# Swapping seat bottoms?



## Giacobazzi (Aug 22, 2012)

Has anyone swapped the seat bottoms on the front seats? The passenger seat is so pristine and the drivers shows some wear, it would be nice to swap them!



Giaco


----------



## smitty2919 (Jan 24, 2012)

Take the seat out but don't unplug the airbag connection or you will need to go to a dealer and have them turn the airbag fault light off which they will prob charge you for. take the seat apart and remove the bottom upholstery, replace with new one and reverse process.


----------



## Giacobazzi (Aug 22, 2012)

smitty2919 said:


> Take the seat out but don't unplug the airbag connection or you will need to go to a dealer and have them turn the airbag fault light off which they will prob charge you for. take the seat apart and remove the bottom upholstery, replace with new one and reverse process.

************

### Required action A:
From the rows below, pick out each line that contains the string "poder". Case counts.

[Dataset entries]
************

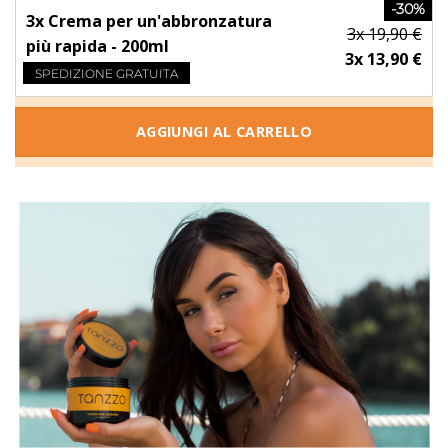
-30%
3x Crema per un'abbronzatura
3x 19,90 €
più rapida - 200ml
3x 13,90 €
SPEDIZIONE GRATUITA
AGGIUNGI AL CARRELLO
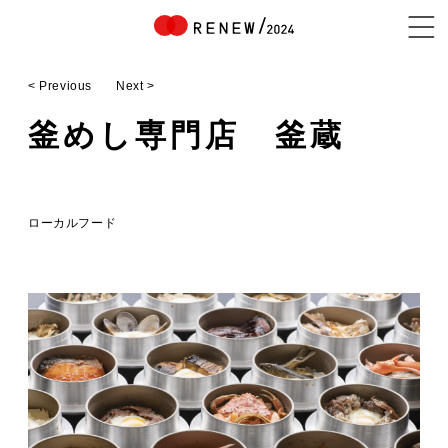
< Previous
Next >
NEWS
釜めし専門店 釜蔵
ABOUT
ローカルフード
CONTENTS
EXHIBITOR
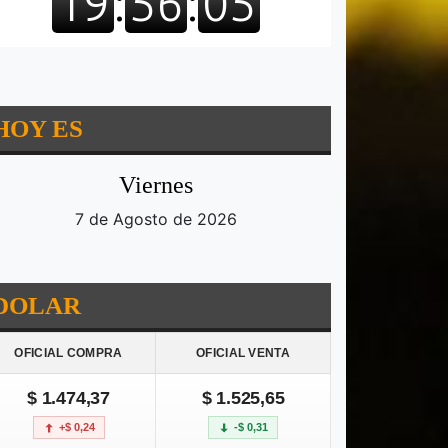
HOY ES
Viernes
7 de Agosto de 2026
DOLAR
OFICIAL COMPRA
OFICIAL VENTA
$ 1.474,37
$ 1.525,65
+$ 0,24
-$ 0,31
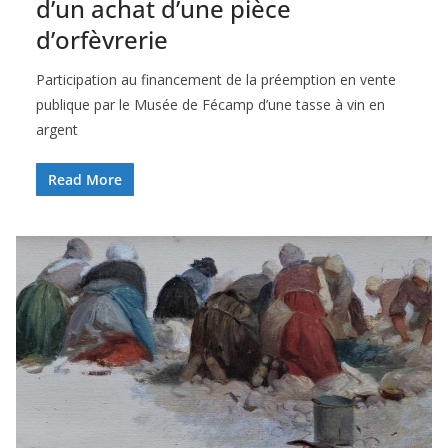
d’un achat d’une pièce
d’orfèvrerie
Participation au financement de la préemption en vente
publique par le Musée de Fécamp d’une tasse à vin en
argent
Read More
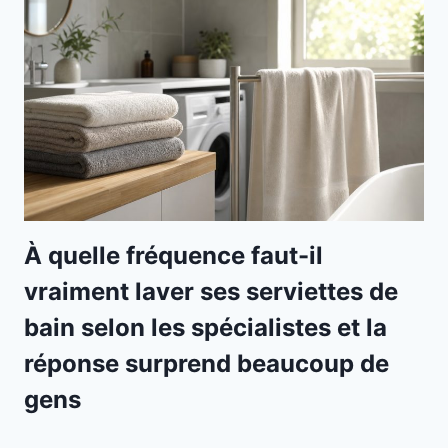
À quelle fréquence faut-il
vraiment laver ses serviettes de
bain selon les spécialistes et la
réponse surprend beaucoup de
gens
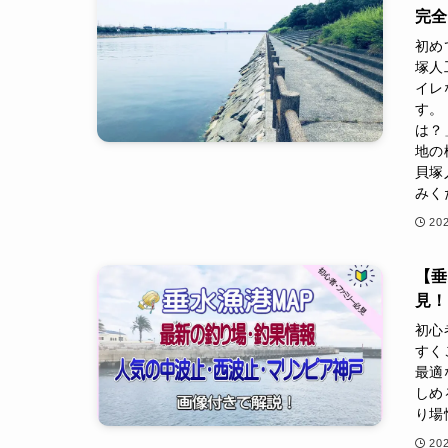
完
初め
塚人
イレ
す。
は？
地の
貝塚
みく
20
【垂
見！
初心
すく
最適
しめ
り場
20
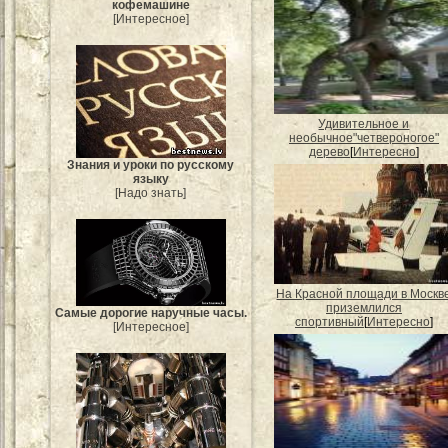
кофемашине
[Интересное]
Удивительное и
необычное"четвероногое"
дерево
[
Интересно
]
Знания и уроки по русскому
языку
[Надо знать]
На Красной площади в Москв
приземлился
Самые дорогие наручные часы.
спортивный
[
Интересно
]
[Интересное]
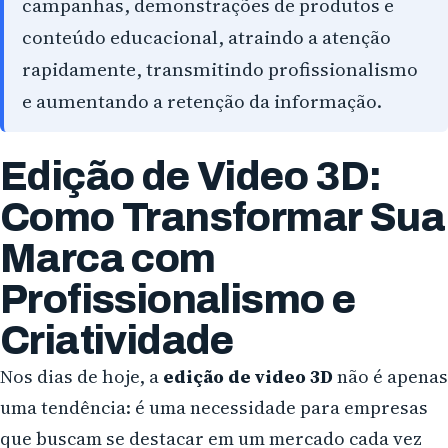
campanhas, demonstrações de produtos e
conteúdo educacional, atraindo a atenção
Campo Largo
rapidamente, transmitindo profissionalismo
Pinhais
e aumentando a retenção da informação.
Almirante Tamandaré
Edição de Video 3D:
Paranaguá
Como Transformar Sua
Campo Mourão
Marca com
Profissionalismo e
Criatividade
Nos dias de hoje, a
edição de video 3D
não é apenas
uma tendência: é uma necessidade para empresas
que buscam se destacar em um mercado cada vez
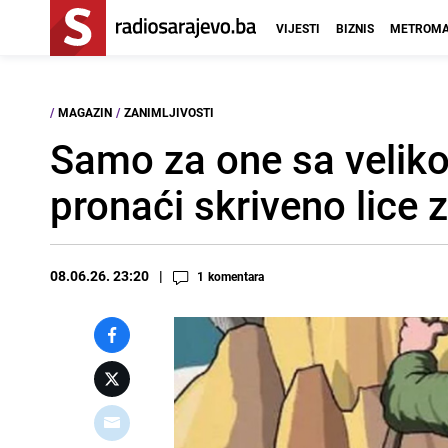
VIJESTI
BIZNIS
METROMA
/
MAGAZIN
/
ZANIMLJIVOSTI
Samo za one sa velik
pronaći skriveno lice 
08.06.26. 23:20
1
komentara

************

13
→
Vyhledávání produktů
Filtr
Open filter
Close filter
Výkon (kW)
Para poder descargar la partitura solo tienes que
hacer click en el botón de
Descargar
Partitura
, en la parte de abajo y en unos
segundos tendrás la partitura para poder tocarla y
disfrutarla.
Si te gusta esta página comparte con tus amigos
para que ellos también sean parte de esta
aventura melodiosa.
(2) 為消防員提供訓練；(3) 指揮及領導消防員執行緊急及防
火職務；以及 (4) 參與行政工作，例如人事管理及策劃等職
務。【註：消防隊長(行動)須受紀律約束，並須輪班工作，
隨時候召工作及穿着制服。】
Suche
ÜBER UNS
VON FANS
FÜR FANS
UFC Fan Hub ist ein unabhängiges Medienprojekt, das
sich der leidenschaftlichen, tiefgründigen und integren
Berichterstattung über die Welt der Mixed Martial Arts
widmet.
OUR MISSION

************

### Required action B:
Supply the next part of the forum thread about swapping front seat bottoms, picking up right after its last sentence.

### Output A:
Para poder descargar la partitura solo tienes que
segundos tendrás la partitura para poder tocarla y

### Output B:
I didn't realize the seats had side airbags. So what you are saying is to just pull off the bottom leather cover and swap?


----------



## jpalamar (Jul 22, 2008)

I don't see any reason why you couldn't... but don't know why you would.


----------



## smitty2919 (Jan 24, 2012)

The seats don't have airbags, they have a harness that has to do with the airbags. I believe it attaches to the seat.

So in order to remove the seat you have to detatch the airbag harness from the seat but don't unplug it. Then you can remove the seat.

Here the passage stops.